"Apa kamu sudah gila, Dito? Santi itu istri orang. Sudah beranak pula!"
"Tapi aku sudah dapat izin dari ibu, Mbah."
"Kamu dan Harni sama gilanya!"
Seharusnya aku senang saat Dito menyampaikan maksudnya. Ia hendak kawin. Ia akan memberiku cicit pertama. Belum sempat senang, aku keburu geram saat tahu yang akan dikawininya istri orang. Ia merusak khidmat lebaran yang selalu kurindukan.
***
Aku tersentak saat air itu semakin berbuih, mendidih. Aku mengangkat dan menuangnya kedalam gelas. Membiarkan teh dan gula membadai saat sendok perlahan berputar.

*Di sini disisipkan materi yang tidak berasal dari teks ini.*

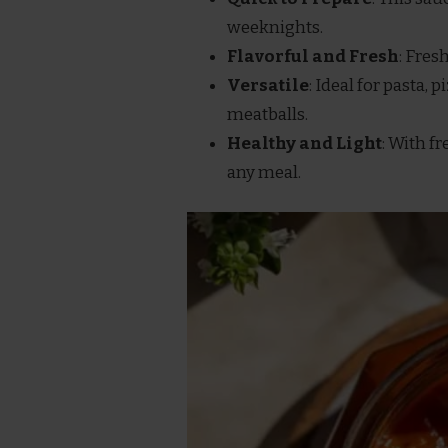
weeknights.
Flavorful and Fresh
: Fres
Versatile
: Ideal for pasta, 
meatballs.
Healthy and Light
: With fr
any meal.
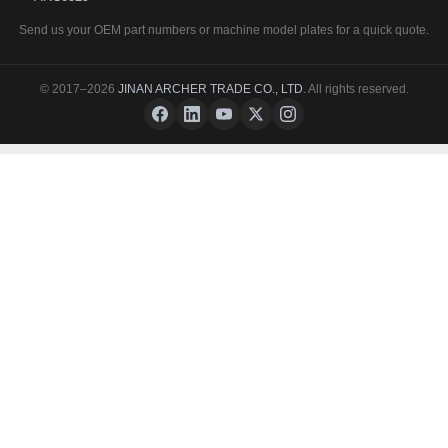
Send us your OEM part numbers or machine model plates for a quick quote.
© 2017–2026
JINAN ARCHER TRADE CO., LTD
. All rights reserved.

Aku membawa teh manis panas itu ke ruang tengah. Aku melihatnya duduk terpekur, menghitung jutaan air mata awan yang menghunjam bumi. Kaos menyatu dengan kulitnya karena kuyup. Perlahan, sekelumit rasa iba menyergap tiba-tiba.

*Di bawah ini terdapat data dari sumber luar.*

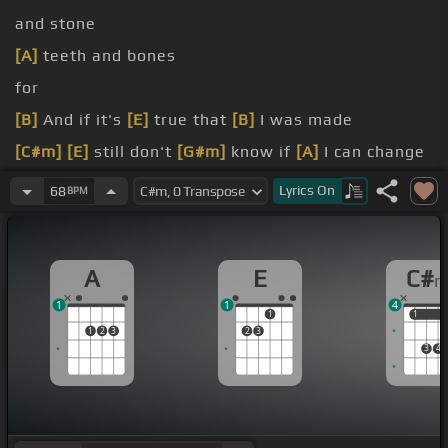
and stone
[A]
teeth and bones
for
[B]
And if it's
[E]
true that
[B]
I was made
[C#m]
[E]
still don't
[G#m]
know if
[A]
I can change
[C#m]
something disturbed, a beast has
[E]
Lyrics
On
68
BPM
awakened
[F#m]
mistaking
A
E
C#
1
1
4
1
1
1
1
2
3
2
3
3
4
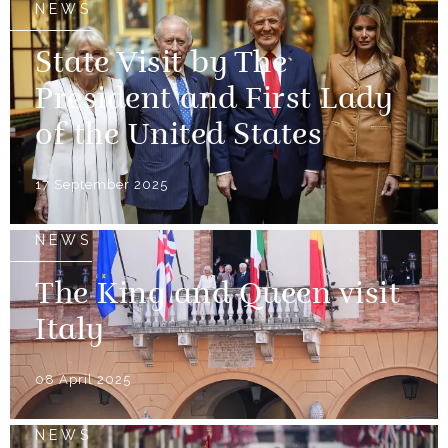
NEWS
State Visit by The
President and First Lady
of the United States
17 September 2025
NEWS
The King and Queen visit
Italy
08 April 2025
NEWS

"Minumlah." Suaraku sepertinya bagai petir baginya. Dia tersentak, berbalik menghadapku.
"Eh, Mbah. Iya, Mbah. Terima kasih." Ia terima teh dari tanganku dengan gugup. Sedikit demi sedikit teh itu dia tuang ke piring kecil alas gelas dan mulai meniup, menyeruputnya.
Aku duduk di amben yang sama, memilih sudut yang berbeda. Aku memperhatikan wajahnya telah jauh lebih tua dibanding usianya.
"Maaf jika kedatanganku mengganggu, Mbah. Aku tak tahu harus pulang ke mana."